Some of these are optional. You could, for example, add life insurance for your kids. It really depends on what you need!

2. How much does group insurance cost?

We’d love to give you a flat amount that will be deducted from your pay! Unfortunately, that’s not how it works.

The price for your group insurance depends on the following factors:

  • Benefits covered under the contract
  • The number of people insured (it costs more to insure a family of 4 than just one person) 
  • Your employer’s participation (if part of the group insurance is paid for by the employer, it will cost you less).

When you enrol in your plan, check if you can simulate the amount you would have to pay. Select the benefits and types of coverage you’d like and you’ll see the approximate amount that would be deducted from your pay.

3. How does the claim process work?

This part depends on what your insurer has implemented and what you’re claiming.

For your prescription drugs or dental care, you simply present your insurance card to the healthcare professionals. Then you only pay for the balance that is not covered.

With many insurers, you can make a claim online for treatments provided by healthcare professionals or medical supplies. In this case, you would likely be reimbursed much sooner.

With Beneva, it takes 48 hours (depending on the type of treatment) if you’ve signed up for direct deposit.

You prefer the good old-fashioned method? Then simply fill out a form and mail it to your insurer.

4. What's not covered by group insurance?

It all depends on your insurance contract! Some treatments and drugs are not covered under your group plan.

A few examples
  • You can claim up to $1,000 for acupuncture treatments per year.
  • Dental care is not covered by your group insurance.
  • Your disability insurance covers you, but not your spouse.

To find out about exclusions and limitations, check your contract or the booklet provided by your employer.

You can also visit the Client Centre. Do a mock claim to estimate the amount you would be reimbursed.

One thing’s for certain, your employer and you are both responsible for knowing what’s covered by your group plan.

5. Are other benefits included?

Sometimes, group insurance plans offer a bit more than healthcare benefits.

In our case, we add a few perks you might find very interesting:

  • Discounts on physical activities
  • Preventive reading
  • Health games-questionnaires
  • Online tool to improve the quality of your sleep, step by step
  • Online physical activity courses

All kinds to improve your health and wellness!

6. Can I do business with any healthcare professional?

You can indeed.

However, some of them are not covered by your insurance. What does that mean? It simply means you won’t be reimbursed for those claims!

Before you pay for medical treatment or supplies, be sure to check out our list of excluded professionals on the Client Centre.

7. What types of coverage are available?

When you enrol for group insurance, you must indicate who among your loved ones will be covered under the contract.

There are many options based on your marital status:

  • Individual (covers you only)
  • Couple (covers your spouse and you)
  • Single-parent (covers your children and you)
  • Family (covers your spouse, children and you, regardless of the number)

8. Who can I contact for assistance?

It depends on your insurer.

You can sometimes ask the person specifically designated to handle your group insurance plan.

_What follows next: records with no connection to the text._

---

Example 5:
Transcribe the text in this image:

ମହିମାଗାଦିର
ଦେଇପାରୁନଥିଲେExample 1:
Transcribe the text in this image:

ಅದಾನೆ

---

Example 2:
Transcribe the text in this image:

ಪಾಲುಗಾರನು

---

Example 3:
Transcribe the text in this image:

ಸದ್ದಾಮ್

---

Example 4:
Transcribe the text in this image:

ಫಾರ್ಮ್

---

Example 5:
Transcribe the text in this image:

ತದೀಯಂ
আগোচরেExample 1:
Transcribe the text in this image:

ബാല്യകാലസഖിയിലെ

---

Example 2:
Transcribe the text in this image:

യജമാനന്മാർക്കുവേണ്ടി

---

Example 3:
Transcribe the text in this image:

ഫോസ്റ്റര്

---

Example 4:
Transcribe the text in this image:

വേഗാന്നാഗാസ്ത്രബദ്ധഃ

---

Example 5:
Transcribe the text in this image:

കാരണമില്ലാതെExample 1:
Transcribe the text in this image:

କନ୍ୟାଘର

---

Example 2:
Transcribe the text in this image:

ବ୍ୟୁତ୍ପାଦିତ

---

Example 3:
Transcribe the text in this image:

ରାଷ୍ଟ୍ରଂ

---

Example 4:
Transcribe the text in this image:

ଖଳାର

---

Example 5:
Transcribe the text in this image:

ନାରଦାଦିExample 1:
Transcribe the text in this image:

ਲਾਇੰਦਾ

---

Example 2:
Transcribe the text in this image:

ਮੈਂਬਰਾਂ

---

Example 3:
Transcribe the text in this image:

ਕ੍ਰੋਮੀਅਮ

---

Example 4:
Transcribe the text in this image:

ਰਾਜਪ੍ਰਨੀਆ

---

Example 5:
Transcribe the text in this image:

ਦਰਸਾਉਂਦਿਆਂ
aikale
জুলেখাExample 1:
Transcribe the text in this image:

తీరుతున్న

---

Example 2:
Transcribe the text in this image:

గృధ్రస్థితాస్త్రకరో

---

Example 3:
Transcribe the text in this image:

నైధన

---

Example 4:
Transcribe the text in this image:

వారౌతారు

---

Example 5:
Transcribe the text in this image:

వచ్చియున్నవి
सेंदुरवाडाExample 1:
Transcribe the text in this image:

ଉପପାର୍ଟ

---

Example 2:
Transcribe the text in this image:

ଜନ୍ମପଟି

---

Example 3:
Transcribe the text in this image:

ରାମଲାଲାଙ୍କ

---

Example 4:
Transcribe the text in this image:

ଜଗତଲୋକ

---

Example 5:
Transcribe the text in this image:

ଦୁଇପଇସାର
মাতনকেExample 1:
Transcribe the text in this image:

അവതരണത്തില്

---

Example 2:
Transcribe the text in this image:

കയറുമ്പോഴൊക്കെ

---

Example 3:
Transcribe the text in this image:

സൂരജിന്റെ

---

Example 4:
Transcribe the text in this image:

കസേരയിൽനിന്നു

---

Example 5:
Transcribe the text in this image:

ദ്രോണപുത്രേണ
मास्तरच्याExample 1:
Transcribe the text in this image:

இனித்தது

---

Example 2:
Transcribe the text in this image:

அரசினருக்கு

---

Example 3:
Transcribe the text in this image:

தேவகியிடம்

It can be a member of your company’s human resources department.

In other cases, you can contact your insurer directly.

9. How do I add or withdraw people from my insurance coverage?

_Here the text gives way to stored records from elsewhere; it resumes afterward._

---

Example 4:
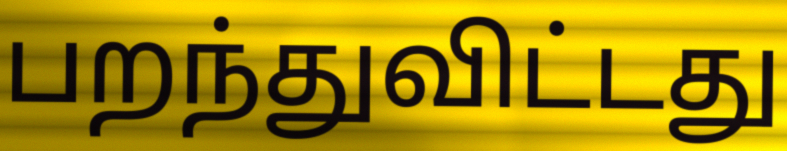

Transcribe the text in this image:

பறந்துவிட்டது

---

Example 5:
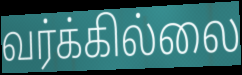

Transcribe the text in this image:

வர்க்கில்லைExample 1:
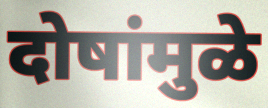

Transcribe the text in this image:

दोषांमुळे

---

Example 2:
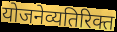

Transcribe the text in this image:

योजनेव्यतिरिक्त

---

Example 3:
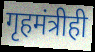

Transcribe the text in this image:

गृहमंत्रीही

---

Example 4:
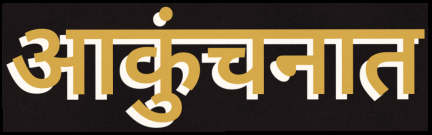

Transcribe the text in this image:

आकुंचनात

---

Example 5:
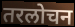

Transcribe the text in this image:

तरलोचन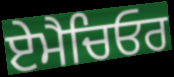
ਏਮੈਚਿਓਰ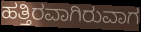
ಹತ್ತಿರವಾಗಿರುವಾಗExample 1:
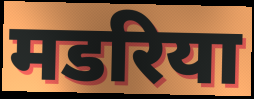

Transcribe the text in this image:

मडरिया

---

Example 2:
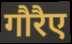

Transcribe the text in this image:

गौरैए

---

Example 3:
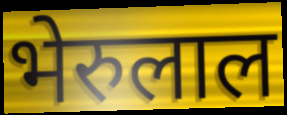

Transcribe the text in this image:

भेरुलाल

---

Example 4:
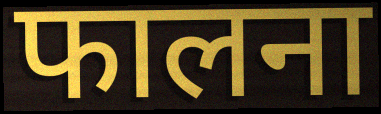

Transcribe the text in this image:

फालना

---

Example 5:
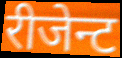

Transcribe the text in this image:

रीजेन्ट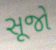
સૂજો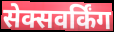
सेक्सवर्किंगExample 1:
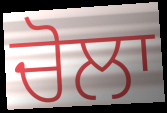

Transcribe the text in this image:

ਚੋਲਾ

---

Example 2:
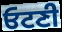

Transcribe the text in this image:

ਓਟਣੀ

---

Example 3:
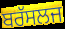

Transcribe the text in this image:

ਬਰੱਸਲਜ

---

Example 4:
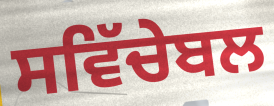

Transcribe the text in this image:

ਸਵਿੱਚੇਬਲ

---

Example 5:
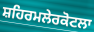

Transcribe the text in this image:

ਸ਼ਹਿਰਮਲੇਰਕੋਟਲਾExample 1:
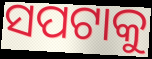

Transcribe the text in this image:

ସପଟାକୁ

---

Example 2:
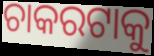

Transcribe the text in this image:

ଚାକରଟାକୁ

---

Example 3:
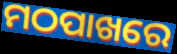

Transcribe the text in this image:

ମଠପାଖରେ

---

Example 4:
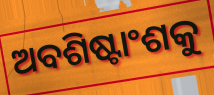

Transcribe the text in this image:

ଅବଶିଷ୍ଟାଂଶକୁ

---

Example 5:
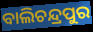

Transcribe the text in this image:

ବାଲିଚନ୍ଦ୍ରପୁର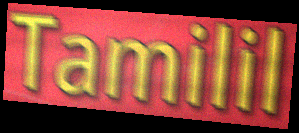
Tamilil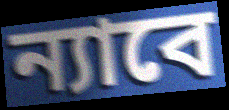
ন্যাবেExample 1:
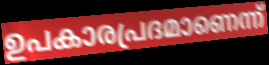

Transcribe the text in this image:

ഉപകാരപ്രദമാണെന്ന്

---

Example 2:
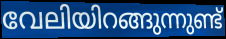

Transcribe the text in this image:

വേലിയിറങ്ങുന്നുണ്ട്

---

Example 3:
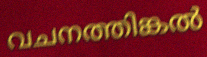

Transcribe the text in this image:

വചനത്തിങ്കൽ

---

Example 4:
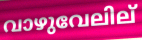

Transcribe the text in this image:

വാഴുവേലില്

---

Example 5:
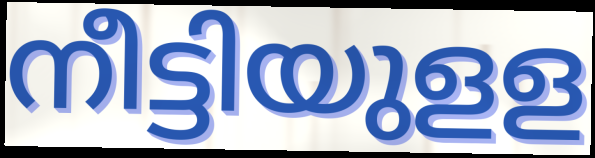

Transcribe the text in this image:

നീട്ടിയുളള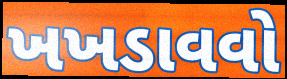
ખખડાવવોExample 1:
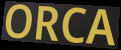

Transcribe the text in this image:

ORCA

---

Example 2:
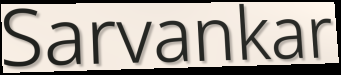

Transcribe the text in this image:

Sarvankar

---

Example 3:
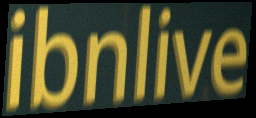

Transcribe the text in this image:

ibnlive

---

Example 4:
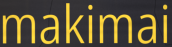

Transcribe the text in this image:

makimai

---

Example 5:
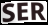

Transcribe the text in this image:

SERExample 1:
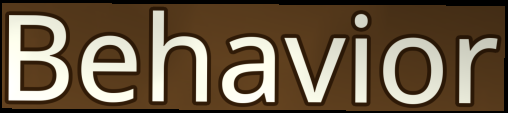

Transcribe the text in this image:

Behavior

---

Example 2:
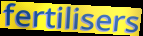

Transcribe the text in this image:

fertilisers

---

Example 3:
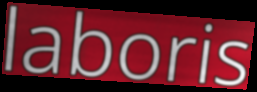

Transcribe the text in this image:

laboris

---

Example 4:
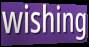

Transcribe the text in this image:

wishing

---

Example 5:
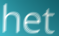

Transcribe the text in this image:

het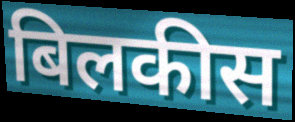
बिलकीस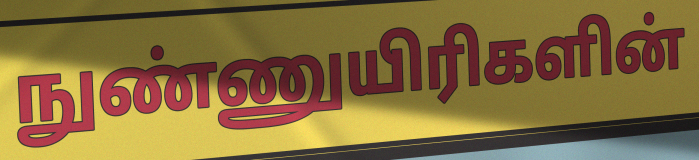
நுண்ணுயிரிகளின்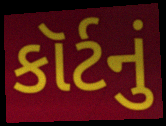
કૉર્ટનું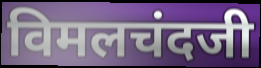
विमलचंदजी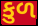
કુળ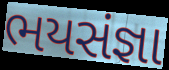
ભયસંજ્ઞા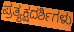
ಪ್ರತ್ಯಕ್ಷದರ್ಶಿಗಳು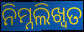
ନିମ୍ନଲିଖ୍ବତ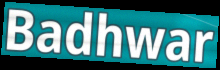
Badhwar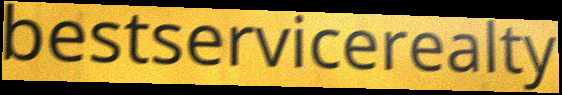
bestservicerealtyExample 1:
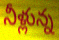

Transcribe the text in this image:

నీళ్లున్న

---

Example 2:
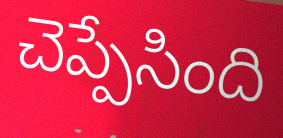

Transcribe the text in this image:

చెప్పేసింది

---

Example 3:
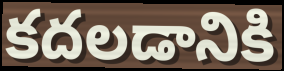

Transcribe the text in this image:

కదలడానికి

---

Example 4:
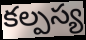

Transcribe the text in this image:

కల్పస్య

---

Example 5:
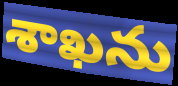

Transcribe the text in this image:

శాఖను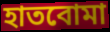
হাতবোমাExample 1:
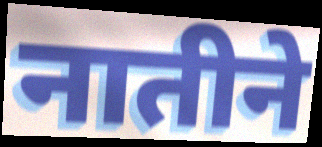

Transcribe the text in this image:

नातीने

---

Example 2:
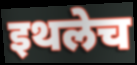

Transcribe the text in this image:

इथलेच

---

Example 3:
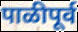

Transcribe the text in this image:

पाळीपूर्व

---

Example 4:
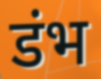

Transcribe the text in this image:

डंभ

All group insurance plans allow you to change your file based on major life events:

  • Cohabitation
  • Marriage
  • Birth
  • Separation or divorce
  • etc.

You can make changes when the event occurs. No need to wait!

To learn how, contact your insurance plan’s resource person.

10. And if I change employers?

Then your group insurance plan benefits terminate.

Unless your insurer knows in advance and can plan for it. Some insurers allow you to convert your group plan into individual coverage.

That’s reassuring to know, with the freedom to change jobs whenever you feel like it.